God’s Transformation of the Weak into the Strong (4:6–8)

·        God’s promises are for “that day” (4:6), so no one can blindly assume that everything is going to be roses and joy from the present time until the end of time; those who trust God know better than this.

·        Micah assures his listeners that God has not forgotten any of them.

·        This theme of God’s gathering his people as a shepherd gathers his injured sheep is a reassurance that God has not forgotten these people, nor is he unaware of their miserable condition.

God will reign as king in Zion forever (4:7b–8)

There will be no more defeats, no more exiles, and no hopeless years serving foreign kings. God’s kingship will last forever.

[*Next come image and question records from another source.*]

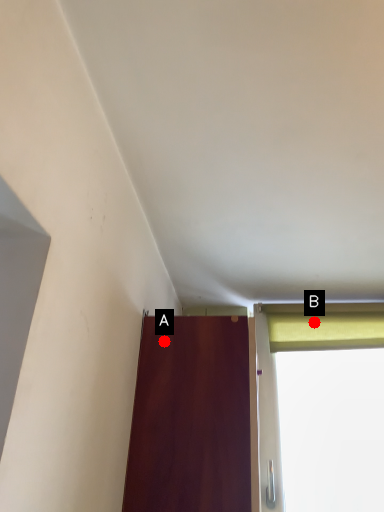
Question: Two points are circled on the image, labeled by A and B beside each circle. Which point is farther to the camera?

Choices:
 (A) A is further
 (B) B is further

Answer: (B)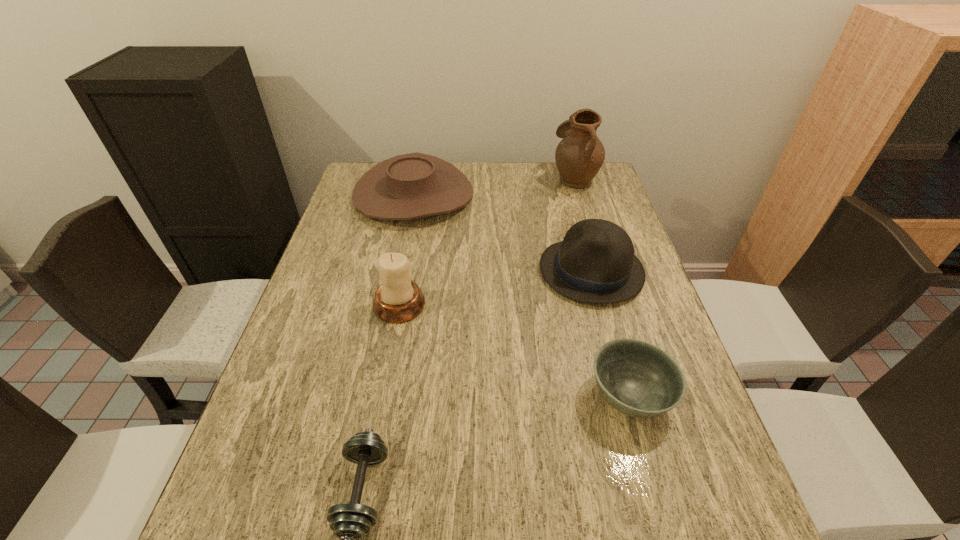
I want to click on vacant region located 0.220m on the front-facing side of the bowler hat, so click(459, 271).

In order to click on free space located 0.320m on the front-facing side of the bowler hat in this screenshot , I will do `click(422, 271)`.

You are a GUI agent. You are given a task and a screenshot of the screen. Output one action in this format:
    pyautogui.click(x=<x>, y=<y>)
    Task: Click on the free spot located on the front of the cowboy hat
    This screenshot has height=540, width=960.
    Given the screenshot: What is the action you would take?
    pyautogui.click(x=400, y=260)

At what (x,y) coordinates should I click in order to perform the action: click on free spot located on the right of the bowl. Please return your answer as a coordinate pair (x, y). The width and height of the screenshot is (960, 540). Looking at the image, I should click on (696, 396).

Image resolution: width=960 pixels, height=540 pixels. What are the coordinates of `pitcher situated at the far edge` in the screenshot? It's located at (579, 156).

Find the location of a particular element. cowboy hat present at the far edge is located at coordinates (409, 186).

This screenshot has width=960, height=540. I want to click on object that is at the left edge, so click(409, 186).

In order to click on pitcher at the right edge in this screenshot , I will do `click(579, 156)`.

The height and width of the screenshot is (540, 960). In order to click on bowler hat located in the right edge section of the desktop in this screenshot , I will do `click(595, 263)`.

The height and width of the screenshot is (540, 960). What are the coordinates of `bowl that is at the right edge` in the screenshot? It's located at (637, 378).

Conclusion and Application

When people have confidence in God’s sovereign plan and his control of the future they will acknowledge his control, submit to his will, and want to walk in his ways. Through the revelation of his power and plan, God will transform the hearts of people on the earth so that his desires are accomplished in and through them. Confidence also leads to a commitment not to walk like other people, but to follow the leader who has the winning plan. This confidence will naturally express itself in trust and faith to do what seems difficult.[2]

Practically, this means that we do not have to fear that the world is totally out of control.

 We may not understand why things happen the way they do or know how God is ever going to straighten out the mess the world is in, but we can look confidently at the future, knowing that eventually God will work all the parts together in such a way that his plan is accomplished.

Ultimately, Micah is reminding us that no matter what type of difficult situation we face, whether it’s an invading army or an invasive sin, there is only one source of hope—His name is Jesus!

[1] Smith, G. V. (2001). Hosea, Amos, Micah (p. 507). Grand Rapids, MI: Zondervan Publishing House.

[2] Redmond, E., Curtis, W., Fentress, K., Platt, D., Akin, D. L., & Merida, T. (2016). Exalting jesus in jonah, micah, nahum, habakkuk. Nashville, TN: Holman Reference.